### ASSIGNED TASK
The copy you print must match the listing exactly, with its pictures removed.

### DATA SEGMENT
┏━━
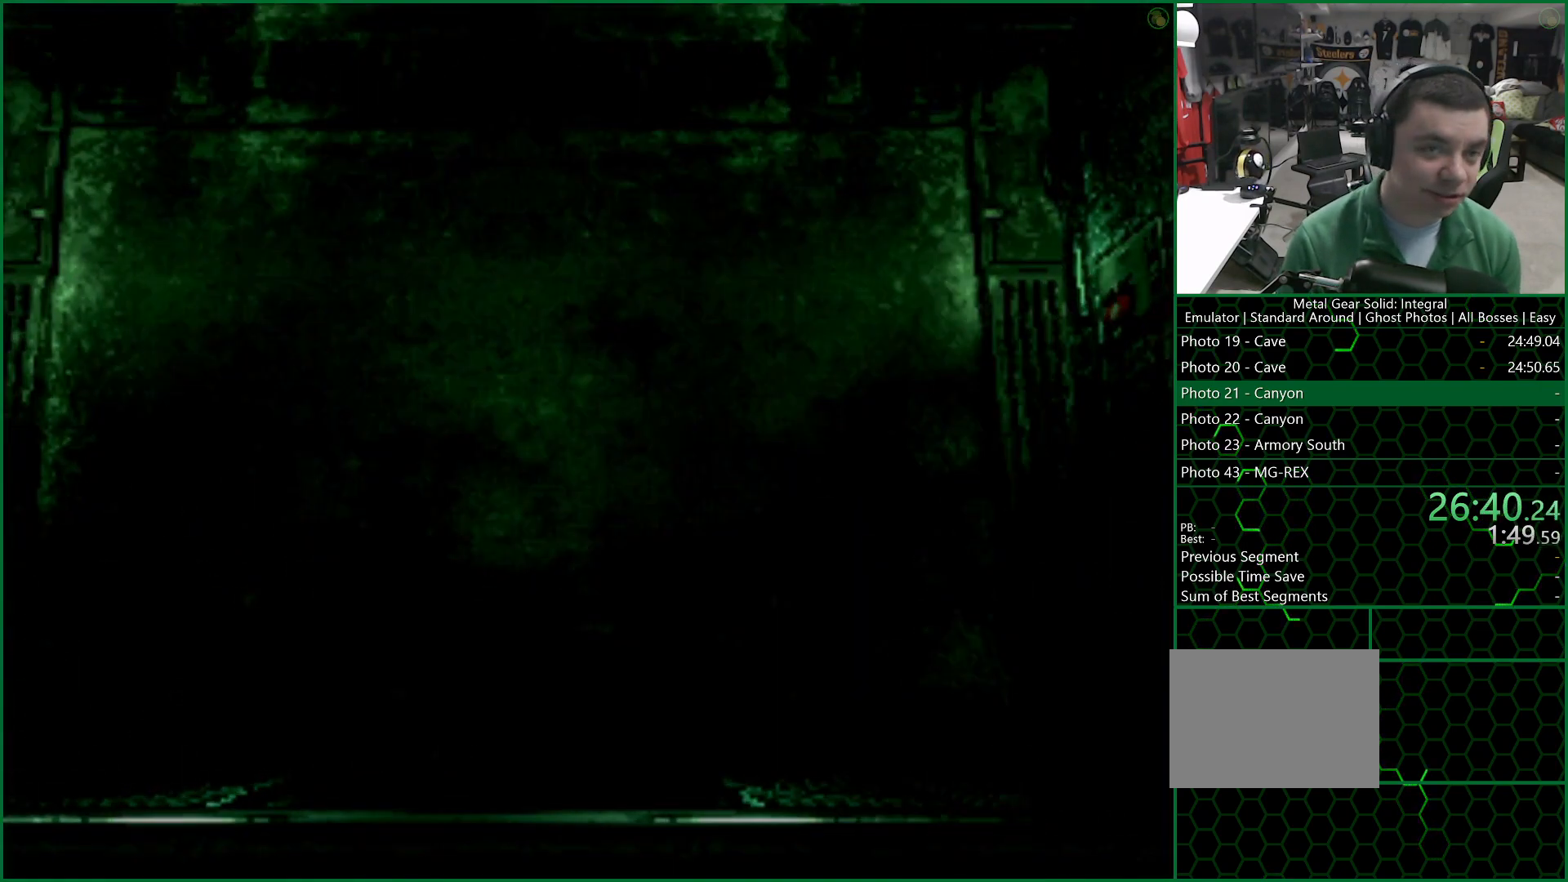
{"buttons": ["DPAD_DOWN"], "left_stick": "center", "right_stick": "center", "events": []}
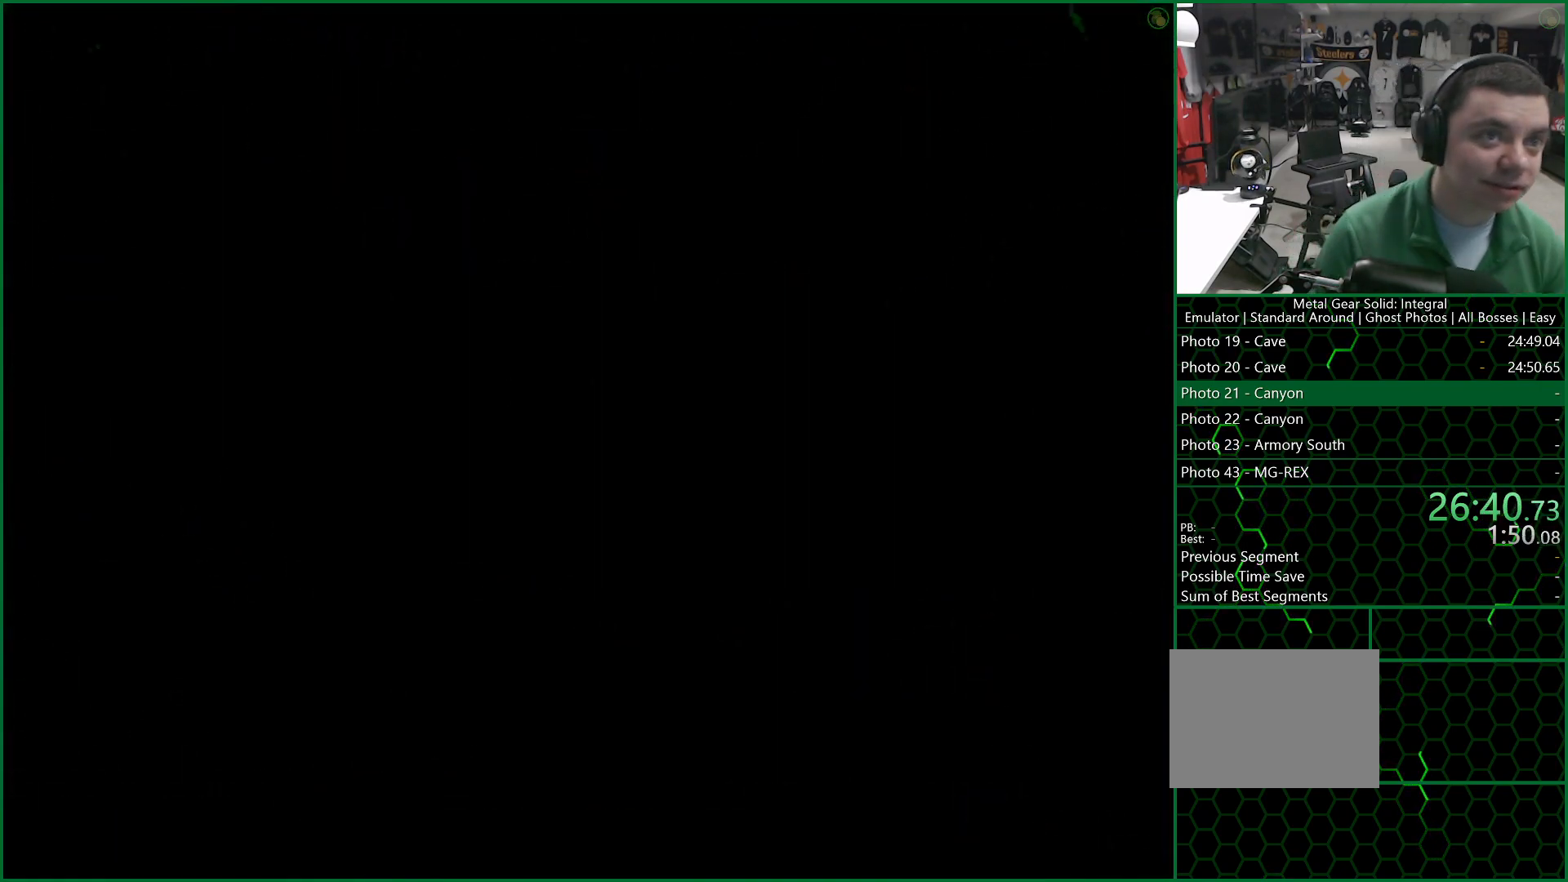
{"buttons": ["DPAD_DOWN"], "left_stick": "center", "right_stick": "center", "events": []}
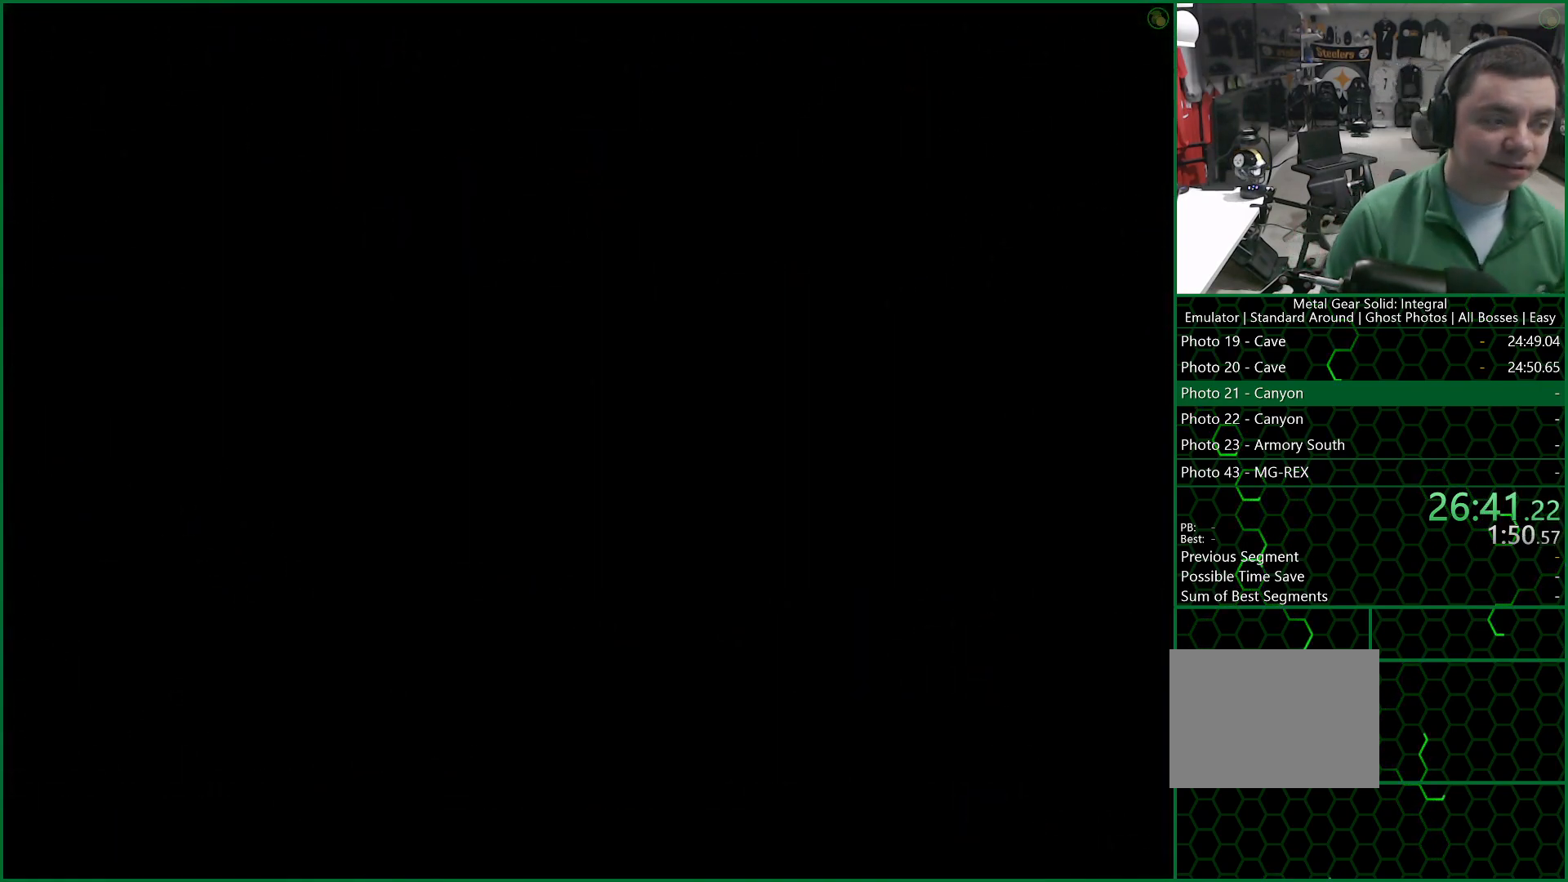
{"buttons": ["DPAD_DOWN"], "left_stick": "center", "right_stick": "center", "events": []}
┗━━
### YOUR SOLUTION
{"buttons": ["DPAD_DOWN"], "left_stick": "center", "right_stick": "center", "events": []}
{"buttons": ["DPAD_DOWN"], "left_stick": "center", "right_stick": "center", "events": []}
{"buttons": ["DPAD_DOWN"], "left_stick": "center", "right_stick": "center", "events": []}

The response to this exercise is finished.